PROMPT.
Produce an exact copy of all the data below, dropping every image.

******

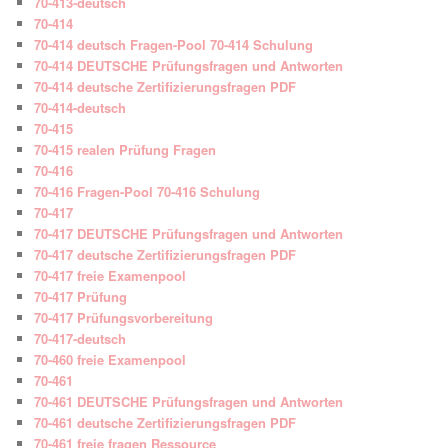
70-413-deutsch
70-414
70-414 deutsch Fragen-Pool 70-414 Schulung
70-414 DEUTSCHE Prüfungsfragen und Antworten
70-414 deutsche Zertifizierungsfragen PDF
70-414-deutsch
70-415
70-415 realen Prüfung Fragen
70-416
70-416 Fragen-Pool 70-416 Schulung
70-417
70-417 DEUTSCHE Prüfungsfragen und Antworten
70-417 deutsche Zertifizierungsfragen PDF
70-417 freie Examenpool
70-417 Prüfung
70-417 Prüfungsvorbereitung
70-417-deutsch
70-460 freie Examenpool
70-461
70-461 DEUTSCHE Prüfungsfragen und Antworten
70-461 deutsche Zertifizierungsfragen PDF
70-461 freie fragen Ressource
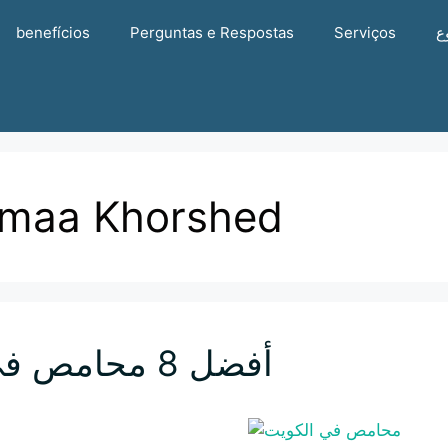
ع
Serviços
Perguntas e Respostas
benefícios
imaa Khorshed
أفضل 8 محامص في الكويت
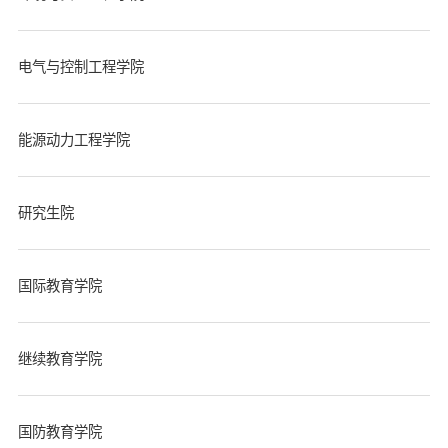
电气与控制工程学院
能源动力工程学院
研究生院
国际教育学院
继续教育学院
国防教育学院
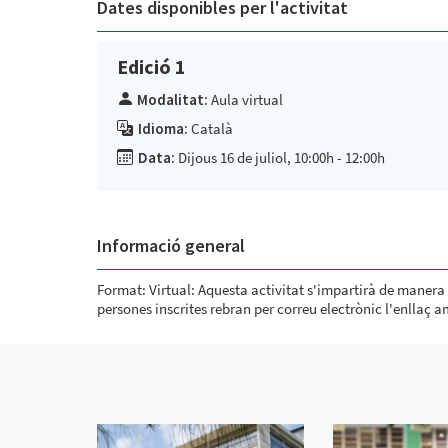
Dates disponibles per l'activitat
Edició 1
Modalitat:
Aula virtual
Idioma:
Català
Data:
Dijous 16 de juliol, 10:00h - 12:00h
Informació general
Format: Virtual: Aquesta activitat s'impartirà de manera 
persones inscrites rebran per correu electrònic l'enllaç am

******

EXERCISE RESULT.
70-413-deutsch
70-414
70-414 deutsch Fragen-Pool 70-414 Schulung
70-414 DEUTSCHE Prüfungsfragen und Antworten
70-414 deutsche Zertifizierungsfragen PDF
70-414-deutsch
70-415
70-415 realen Prüfung Fragen
70-416
70-416 Fragen-Pool 70-416 Schulung
70-417
70-417 DEUTSCHE Prüfungsfragen und Antworten
70-417 deutsche Zertifizierungsfragen PDF
70-417 freie Examenpool
70-417 Prüfung
70-417 Prüfungsvorbereitung
70-417-deutsch
70-460 freie Examenpool
70-461
70-461 DEUTSCHE Prüfungsfragen und Antworten
70-461 deutsche Zertifizierungsfragen PDF
70-461 freie fragen Ressource
ع
Serviços
Perguntas e Respostas
benefícios
imaa Khorshed
أفضل 8 محامص في الكويت
电气与控制工程学院
能源动力工程学院
研究生院
国际教育学院
继续教育学院
国防教育学院
Dates disponibles per l'activitat
Edició 1
Modalitat:
Aula virtual
Idioma:
Català
Data:
Dijous 16 de juliol, 10:00h - 12:00h
Informació general
Format: Virtual: Aquesta activitat s'impartirà de manera 
persones inscrites rebran per correu electrònic l'enllaç am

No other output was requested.